How to Implement a File System in Rust (FUSE)

You implement a custom file system in Rust by using the `rust-fuse` crate, which provides safe bindings to the Linux FUSE kernel module, allowing you to define file system operations in Rust that the kernel mounts as a virtual directory.

You implement a custom file system in Rust by using the rust-fuse crate, which provides safe bindings to the Linux FUSE kernel module, allowing you to define file system operations in Rust that the kernel mounts as a virtual directory. You define a struct implementing the Filesystem trait, handle operations like getattr and readdir in your logic, and run the mount loop via Fuse::new().

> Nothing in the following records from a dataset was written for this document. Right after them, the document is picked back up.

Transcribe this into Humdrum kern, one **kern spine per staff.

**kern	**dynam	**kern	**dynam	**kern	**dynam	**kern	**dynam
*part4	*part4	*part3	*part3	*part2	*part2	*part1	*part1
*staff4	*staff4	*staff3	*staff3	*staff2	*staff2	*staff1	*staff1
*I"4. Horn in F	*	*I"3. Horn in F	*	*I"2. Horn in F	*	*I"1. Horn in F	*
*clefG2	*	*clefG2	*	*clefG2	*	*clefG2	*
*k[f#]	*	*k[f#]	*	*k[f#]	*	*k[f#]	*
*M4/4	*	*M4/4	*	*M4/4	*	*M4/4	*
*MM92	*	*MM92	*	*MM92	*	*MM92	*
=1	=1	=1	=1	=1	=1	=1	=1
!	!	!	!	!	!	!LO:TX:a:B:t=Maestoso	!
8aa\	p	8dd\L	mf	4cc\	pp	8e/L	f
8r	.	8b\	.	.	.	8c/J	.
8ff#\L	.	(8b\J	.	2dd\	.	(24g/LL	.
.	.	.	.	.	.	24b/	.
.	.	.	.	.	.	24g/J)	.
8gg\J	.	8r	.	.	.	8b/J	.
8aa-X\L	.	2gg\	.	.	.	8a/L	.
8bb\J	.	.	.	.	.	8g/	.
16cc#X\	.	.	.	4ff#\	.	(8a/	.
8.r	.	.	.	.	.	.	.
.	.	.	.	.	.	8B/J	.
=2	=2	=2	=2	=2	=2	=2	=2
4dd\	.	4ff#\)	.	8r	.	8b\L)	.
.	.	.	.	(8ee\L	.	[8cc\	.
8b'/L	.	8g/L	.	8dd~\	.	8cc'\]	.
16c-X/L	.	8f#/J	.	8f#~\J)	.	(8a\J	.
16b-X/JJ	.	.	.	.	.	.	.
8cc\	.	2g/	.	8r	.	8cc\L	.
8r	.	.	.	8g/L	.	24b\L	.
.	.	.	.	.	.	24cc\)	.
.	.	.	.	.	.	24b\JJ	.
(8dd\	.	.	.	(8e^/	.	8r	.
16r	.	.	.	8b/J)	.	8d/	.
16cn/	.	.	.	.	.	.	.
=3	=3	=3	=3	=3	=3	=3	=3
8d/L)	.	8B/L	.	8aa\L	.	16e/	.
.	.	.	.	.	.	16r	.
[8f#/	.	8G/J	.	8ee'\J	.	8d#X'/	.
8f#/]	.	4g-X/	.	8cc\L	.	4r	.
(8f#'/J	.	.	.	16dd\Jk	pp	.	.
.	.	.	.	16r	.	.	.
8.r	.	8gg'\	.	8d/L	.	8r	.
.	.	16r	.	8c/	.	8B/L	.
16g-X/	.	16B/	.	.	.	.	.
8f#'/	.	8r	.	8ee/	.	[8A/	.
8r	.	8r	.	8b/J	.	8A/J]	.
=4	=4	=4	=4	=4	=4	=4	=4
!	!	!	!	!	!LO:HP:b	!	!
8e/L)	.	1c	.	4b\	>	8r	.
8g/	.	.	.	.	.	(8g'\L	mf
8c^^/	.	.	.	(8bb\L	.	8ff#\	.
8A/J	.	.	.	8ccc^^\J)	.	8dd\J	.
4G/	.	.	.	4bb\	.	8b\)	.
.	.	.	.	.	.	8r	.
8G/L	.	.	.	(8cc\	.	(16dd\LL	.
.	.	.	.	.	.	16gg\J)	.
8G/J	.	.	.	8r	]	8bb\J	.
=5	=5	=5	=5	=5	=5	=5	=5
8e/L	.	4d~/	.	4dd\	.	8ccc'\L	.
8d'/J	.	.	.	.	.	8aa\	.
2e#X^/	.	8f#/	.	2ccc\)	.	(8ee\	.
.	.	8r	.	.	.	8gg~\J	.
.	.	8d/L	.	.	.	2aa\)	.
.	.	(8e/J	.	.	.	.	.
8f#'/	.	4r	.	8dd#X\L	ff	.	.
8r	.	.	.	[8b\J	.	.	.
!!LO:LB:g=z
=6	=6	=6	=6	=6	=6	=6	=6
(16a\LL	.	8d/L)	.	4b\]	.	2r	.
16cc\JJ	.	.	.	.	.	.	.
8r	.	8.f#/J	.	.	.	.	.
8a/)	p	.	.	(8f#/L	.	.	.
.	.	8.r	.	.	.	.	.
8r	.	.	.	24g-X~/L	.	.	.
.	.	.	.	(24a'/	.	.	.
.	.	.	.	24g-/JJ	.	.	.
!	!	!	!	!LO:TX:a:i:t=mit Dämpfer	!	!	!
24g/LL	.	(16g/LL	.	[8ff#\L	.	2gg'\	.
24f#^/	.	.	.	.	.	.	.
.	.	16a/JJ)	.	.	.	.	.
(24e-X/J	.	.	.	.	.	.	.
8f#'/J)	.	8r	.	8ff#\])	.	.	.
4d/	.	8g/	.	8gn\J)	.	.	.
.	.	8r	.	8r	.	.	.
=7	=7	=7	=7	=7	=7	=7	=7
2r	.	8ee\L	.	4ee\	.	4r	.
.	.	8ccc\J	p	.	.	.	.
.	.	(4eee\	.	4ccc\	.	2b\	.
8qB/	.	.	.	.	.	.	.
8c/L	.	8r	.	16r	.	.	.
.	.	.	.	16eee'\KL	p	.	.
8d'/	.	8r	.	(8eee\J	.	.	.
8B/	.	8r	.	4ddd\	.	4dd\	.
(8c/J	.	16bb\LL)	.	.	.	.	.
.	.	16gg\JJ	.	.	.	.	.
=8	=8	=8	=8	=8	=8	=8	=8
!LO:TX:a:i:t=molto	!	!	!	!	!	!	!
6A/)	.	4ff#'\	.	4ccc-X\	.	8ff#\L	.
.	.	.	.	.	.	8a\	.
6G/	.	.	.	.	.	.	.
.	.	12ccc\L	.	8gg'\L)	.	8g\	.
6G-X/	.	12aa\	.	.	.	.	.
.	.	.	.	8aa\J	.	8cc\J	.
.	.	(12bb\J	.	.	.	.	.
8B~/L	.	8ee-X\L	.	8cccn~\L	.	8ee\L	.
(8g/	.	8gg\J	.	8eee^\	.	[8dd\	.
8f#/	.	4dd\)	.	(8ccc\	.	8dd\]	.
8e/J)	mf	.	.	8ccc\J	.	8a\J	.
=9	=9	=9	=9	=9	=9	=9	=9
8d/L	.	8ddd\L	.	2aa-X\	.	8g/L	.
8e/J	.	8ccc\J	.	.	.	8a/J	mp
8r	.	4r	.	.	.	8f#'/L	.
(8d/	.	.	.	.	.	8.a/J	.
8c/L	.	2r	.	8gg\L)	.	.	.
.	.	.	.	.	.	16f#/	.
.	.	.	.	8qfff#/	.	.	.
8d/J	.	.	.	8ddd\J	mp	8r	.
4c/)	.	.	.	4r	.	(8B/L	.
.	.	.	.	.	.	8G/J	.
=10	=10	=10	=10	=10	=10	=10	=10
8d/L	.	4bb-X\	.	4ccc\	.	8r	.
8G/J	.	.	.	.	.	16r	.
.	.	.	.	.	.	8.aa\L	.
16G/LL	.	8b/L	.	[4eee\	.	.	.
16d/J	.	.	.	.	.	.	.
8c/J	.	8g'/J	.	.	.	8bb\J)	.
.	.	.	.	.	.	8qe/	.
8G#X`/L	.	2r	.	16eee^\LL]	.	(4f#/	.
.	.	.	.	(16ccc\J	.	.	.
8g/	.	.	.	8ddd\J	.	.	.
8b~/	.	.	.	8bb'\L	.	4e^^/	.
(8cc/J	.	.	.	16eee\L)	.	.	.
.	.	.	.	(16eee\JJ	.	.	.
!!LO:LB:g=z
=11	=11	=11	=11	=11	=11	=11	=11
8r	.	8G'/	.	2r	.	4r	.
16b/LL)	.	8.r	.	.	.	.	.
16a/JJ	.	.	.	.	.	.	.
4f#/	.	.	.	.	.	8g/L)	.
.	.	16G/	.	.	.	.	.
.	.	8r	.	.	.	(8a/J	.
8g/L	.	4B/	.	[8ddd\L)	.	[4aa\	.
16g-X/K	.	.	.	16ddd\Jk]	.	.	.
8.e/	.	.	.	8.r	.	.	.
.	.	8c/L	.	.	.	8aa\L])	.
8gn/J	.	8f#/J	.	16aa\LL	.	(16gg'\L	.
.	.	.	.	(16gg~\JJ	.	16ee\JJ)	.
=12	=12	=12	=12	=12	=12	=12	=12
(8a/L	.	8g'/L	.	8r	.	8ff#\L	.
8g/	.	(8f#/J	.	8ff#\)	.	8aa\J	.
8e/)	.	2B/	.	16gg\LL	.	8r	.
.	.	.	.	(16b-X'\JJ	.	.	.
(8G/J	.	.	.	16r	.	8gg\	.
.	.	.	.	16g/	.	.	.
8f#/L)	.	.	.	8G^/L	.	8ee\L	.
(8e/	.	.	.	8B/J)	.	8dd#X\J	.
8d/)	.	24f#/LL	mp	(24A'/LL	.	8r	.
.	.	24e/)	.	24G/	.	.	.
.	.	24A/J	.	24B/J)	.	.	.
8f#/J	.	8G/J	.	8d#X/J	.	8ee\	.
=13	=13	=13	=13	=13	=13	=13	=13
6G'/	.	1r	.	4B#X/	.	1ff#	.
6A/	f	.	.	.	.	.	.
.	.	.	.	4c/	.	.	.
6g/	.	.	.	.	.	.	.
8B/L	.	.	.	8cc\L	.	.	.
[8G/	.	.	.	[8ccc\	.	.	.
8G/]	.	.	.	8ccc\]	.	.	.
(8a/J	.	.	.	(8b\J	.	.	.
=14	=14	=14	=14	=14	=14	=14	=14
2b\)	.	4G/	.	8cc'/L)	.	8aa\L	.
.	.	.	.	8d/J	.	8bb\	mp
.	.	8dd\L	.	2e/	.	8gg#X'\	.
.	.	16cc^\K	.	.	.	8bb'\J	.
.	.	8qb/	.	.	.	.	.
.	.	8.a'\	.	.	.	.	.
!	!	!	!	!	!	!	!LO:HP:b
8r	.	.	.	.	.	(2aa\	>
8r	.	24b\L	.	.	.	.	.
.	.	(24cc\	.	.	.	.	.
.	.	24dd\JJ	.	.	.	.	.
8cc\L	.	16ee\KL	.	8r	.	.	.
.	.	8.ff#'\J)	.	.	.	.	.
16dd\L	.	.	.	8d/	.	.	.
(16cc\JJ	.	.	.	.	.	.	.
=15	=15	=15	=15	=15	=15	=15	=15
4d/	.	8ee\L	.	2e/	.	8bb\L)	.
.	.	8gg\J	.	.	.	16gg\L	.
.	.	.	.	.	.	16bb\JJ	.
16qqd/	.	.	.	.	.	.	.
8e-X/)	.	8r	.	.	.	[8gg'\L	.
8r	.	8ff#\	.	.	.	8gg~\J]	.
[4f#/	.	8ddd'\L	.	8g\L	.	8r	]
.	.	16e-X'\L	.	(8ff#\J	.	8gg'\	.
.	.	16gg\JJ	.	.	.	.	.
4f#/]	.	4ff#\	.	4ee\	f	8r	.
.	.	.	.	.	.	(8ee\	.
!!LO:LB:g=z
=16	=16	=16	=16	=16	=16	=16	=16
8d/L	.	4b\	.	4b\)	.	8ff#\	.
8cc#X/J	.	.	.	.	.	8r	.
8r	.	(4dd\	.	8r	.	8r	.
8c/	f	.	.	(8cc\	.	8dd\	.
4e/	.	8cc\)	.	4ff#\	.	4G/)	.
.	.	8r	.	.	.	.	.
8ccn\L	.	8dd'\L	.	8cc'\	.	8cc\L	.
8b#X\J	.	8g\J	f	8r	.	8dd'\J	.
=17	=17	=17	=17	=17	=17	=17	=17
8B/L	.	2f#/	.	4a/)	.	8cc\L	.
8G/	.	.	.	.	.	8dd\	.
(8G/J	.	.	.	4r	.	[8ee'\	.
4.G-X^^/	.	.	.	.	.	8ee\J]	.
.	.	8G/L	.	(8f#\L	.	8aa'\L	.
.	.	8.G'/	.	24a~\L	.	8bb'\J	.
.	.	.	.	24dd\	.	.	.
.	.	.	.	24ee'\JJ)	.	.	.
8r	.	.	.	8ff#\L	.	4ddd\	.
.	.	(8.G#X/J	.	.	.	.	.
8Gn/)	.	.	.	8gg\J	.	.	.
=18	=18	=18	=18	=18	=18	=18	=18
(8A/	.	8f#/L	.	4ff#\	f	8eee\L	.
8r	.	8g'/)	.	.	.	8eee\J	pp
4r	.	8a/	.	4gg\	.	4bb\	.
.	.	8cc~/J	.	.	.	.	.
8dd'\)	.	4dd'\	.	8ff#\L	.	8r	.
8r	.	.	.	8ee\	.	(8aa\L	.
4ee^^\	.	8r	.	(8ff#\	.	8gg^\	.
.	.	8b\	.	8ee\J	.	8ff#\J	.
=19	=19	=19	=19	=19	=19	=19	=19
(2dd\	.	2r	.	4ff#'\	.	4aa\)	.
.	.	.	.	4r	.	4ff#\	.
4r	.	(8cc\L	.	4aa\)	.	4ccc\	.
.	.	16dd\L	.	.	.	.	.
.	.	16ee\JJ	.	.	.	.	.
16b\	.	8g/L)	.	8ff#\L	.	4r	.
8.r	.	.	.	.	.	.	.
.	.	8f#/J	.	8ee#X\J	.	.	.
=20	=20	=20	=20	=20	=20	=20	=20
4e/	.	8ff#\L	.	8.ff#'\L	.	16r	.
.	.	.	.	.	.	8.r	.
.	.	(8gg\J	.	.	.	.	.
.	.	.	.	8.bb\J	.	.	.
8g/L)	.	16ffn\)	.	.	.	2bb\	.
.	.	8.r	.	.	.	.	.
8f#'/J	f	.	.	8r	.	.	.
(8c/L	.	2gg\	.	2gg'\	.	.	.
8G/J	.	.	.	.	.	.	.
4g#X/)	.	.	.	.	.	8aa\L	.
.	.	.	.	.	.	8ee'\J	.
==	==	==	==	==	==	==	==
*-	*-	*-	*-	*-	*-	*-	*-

Here is a minimal example creating a virtual file system that returns a single file named hello.txt with the content "Hello from Rust FUSE":

use std::os::unix::io::RawFd;
use std::sync::Arc;
use rust_fuse::Filesystem;
use rust_fuse::mount::Mount;
use rust_fuse::fuse::FileAttr;
use rust_fuse::fuse::FileType;

struct MyFs;

impl Filesystem for MyFs {
    fn getattr(&self, _path: &str, _fh: Option<RawFd>) -> Result<FileAttr, i32> {
        if _path == "/" {
            Ok(FileAttr {
                ino: 1,
                mode: 0o40755,
                nlink: 2,
                uid: 0,
                gid: 0,
                rdev: 0,
                size: 0,
                blksize: 512,
                blocks: 0,
                atime: 0,
                mtime: 0,
                ctime: 0,
                crtime: 0,
                flags: 0,
                generation: 0,
            })
        } else if _path == "/hello.txt" {
            Ok(FileAttr {
                ino: 2,
                mode: 0o100644,
                nlink: 1,
                uid: 0,
                gid: 0,
                rdev: 0,
                size: 17,
                blksize: 512,
                blocks: 8,
                atime: 0,
                mtime: 0,
                ctime: 0,
                crtime: 0,
                flags: 0,
                generation: 0,
            })
        } else {
            Err(libc::ENOENT)
        }
    }

    fn readdir(&self, _path: &str, _fh: Option<RawFd>, _offset: u64, _buffer: &mut [u8]) -> Result<usize, i32> {
        if _path == "/" {
            // Simplified: In a real impl, you'd fill the buffer with directory entries
            // This is a placeholder to show the signature
            Ok(0) 
        } else {
            Err(libc::ENOENT)
        }
    }

    fn read(&self, _path: &str, _fh: RawFd, _buffer: &mut [u8], _offset: u64, _flags: i32) -> Result<usize, i32> {
        if _path == "/hello.txt" {
            let data = b"Hello from Rust FUSE";
            let len = data.len().min(_buffer.len());
            _buffer[..len].copy_from_slice(&data[..len]);
            Ok(len)
        } else {
            Err(libc::ENOENT)
        }
    }
}

fn main() {
    let fs = Arc::new(MyFs);
    let mount = Mount::new("/mnt/my_fuse_fs", fs);
    
    // This blocks until the mount is unmounted or an error occurs
    match mount.mount() {
        Ok(_) => println!("Mounted successfully"),
        Err(e) => eprintln!("Mount failed: {:?}", e),
    }
}

To run this, you need root privileges or fusermount3 installed. Create the mount point and run the binary:

sudo mkdir -p /mnt/my_fuse_fs
cargo run --release

Once running, you can access the file system like any other directory: cat /mnt/my_fuse_fs/hello.txt. Note that rust-fuse is the modern, safe wrapper; older projects might use fuse-rs, but rust-fuse is preferred for new development due to better async support and safety guarantees. Remember that readdir requires careful buffer management to return directory entries correctly, which is omitted here for brevity.